(Collection entries)
-----

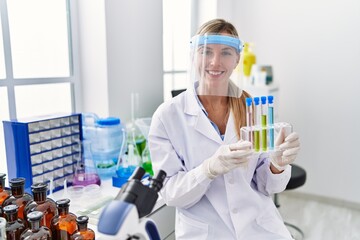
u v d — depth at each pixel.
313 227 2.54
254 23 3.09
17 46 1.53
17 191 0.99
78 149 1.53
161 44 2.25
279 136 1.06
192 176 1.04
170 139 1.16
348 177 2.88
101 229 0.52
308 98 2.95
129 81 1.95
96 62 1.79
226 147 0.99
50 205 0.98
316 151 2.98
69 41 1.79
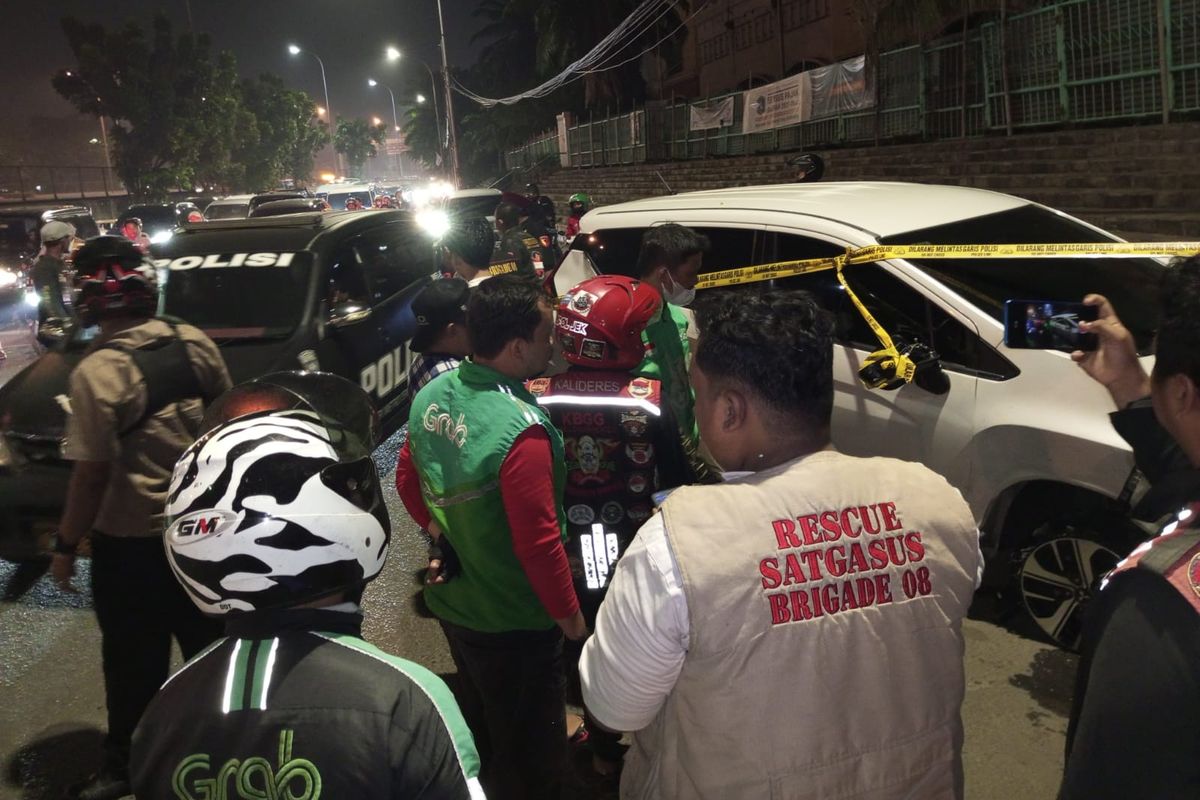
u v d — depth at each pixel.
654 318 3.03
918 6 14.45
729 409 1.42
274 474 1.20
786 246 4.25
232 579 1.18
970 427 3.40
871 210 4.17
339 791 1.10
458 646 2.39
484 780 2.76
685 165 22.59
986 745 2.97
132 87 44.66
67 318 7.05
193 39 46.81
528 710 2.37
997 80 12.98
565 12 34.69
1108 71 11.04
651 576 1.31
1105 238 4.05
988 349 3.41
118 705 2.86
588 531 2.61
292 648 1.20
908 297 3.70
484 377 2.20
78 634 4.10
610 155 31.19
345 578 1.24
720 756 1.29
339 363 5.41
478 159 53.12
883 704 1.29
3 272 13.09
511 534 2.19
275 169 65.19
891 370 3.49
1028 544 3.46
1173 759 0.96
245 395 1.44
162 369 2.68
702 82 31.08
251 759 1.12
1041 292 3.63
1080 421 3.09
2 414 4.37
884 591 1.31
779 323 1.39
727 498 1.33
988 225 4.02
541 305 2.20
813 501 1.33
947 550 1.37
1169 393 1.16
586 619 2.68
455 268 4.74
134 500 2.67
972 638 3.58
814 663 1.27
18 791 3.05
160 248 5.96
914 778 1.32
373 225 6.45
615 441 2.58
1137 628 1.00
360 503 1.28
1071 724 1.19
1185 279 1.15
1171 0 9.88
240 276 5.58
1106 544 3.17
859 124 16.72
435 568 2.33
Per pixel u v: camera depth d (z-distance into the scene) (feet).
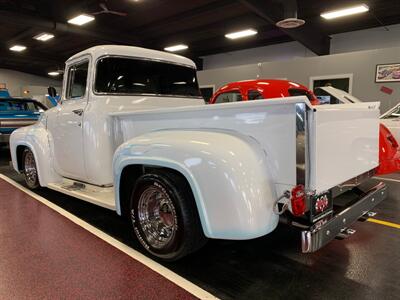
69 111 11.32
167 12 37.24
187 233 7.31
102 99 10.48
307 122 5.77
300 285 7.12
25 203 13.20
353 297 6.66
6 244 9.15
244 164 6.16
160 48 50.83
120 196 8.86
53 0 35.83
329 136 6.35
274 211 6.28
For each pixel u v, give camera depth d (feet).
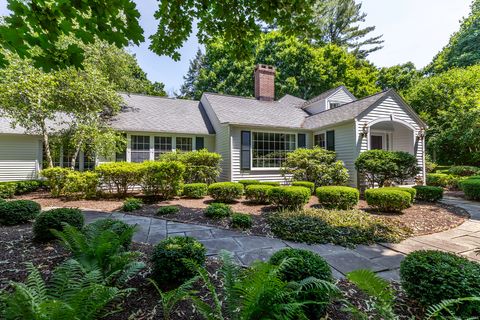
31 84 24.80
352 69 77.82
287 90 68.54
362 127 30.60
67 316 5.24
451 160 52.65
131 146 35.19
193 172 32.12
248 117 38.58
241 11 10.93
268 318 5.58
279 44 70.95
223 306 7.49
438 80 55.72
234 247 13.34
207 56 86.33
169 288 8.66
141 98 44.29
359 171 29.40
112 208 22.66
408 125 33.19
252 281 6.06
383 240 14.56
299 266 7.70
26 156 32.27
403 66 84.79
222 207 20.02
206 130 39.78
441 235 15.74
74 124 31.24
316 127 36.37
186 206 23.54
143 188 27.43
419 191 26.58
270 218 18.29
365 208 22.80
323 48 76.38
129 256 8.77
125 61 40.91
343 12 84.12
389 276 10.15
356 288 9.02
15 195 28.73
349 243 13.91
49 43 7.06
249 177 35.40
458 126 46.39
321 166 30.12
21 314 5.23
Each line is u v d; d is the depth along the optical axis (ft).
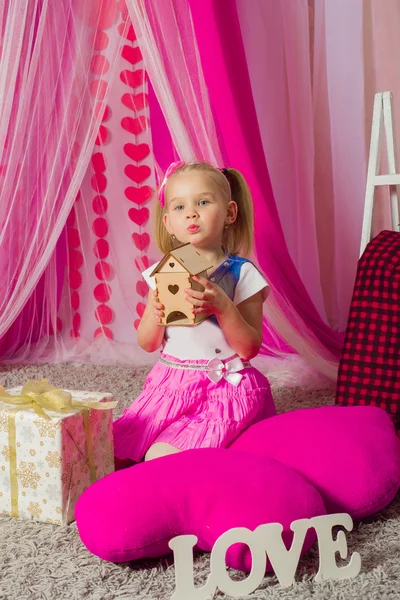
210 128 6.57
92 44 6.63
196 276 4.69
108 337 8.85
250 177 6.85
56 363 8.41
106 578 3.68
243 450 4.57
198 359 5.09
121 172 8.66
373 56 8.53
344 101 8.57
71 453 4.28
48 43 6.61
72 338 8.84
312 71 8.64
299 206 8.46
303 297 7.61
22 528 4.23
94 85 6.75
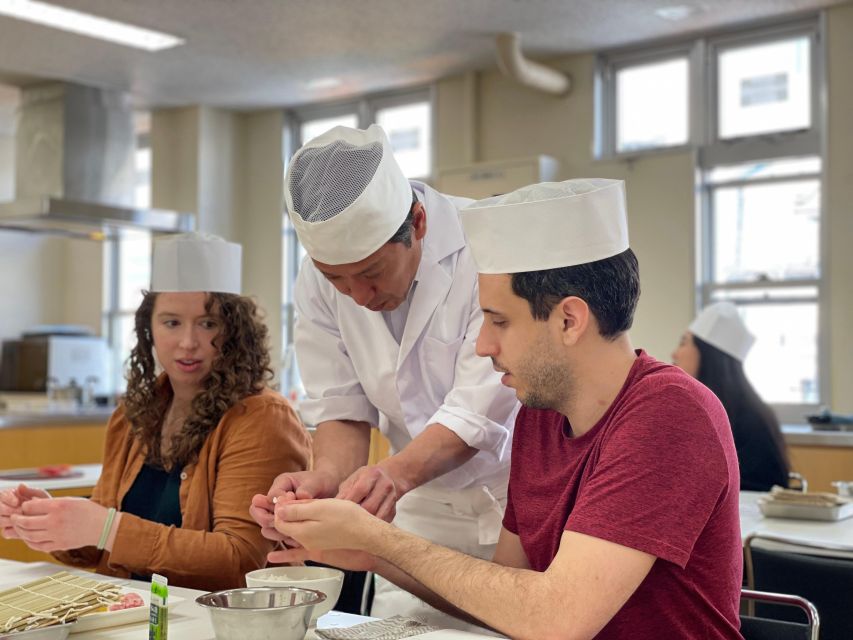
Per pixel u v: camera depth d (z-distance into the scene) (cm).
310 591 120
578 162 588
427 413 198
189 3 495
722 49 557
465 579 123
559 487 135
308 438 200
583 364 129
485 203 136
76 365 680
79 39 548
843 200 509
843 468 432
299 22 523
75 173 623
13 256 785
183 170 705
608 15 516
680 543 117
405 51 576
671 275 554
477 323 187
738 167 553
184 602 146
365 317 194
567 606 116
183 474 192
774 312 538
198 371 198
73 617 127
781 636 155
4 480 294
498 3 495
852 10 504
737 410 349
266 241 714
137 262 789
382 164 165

-----

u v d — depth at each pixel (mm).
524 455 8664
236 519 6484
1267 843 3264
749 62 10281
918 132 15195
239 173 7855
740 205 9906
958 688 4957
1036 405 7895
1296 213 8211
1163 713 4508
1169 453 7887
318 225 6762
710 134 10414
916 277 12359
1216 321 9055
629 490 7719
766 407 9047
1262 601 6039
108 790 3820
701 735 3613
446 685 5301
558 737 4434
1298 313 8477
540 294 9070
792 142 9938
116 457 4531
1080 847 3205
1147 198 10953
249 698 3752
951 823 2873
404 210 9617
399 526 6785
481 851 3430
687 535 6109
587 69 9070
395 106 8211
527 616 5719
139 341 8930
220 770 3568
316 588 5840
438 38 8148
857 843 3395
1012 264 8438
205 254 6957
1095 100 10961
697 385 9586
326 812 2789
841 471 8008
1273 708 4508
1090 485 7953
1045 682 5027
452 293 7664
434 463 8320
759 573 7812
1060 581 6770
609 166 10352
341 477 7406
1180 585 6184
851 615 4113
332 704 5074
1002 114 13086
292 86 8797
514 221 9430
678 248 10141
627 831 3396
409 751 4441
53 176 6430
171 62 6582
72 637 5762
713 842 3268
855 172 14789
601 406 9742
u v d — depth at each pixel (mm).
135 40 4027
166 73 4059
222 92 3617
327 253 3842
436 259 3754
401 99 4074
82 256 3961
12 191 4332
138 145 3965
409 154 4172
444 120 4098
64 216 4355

-----

> **WHAT TO WORK ON**
Count every line of the records that holds "pixel". State the number, nothing else.

> **RESULT FOR THIS TASK**
7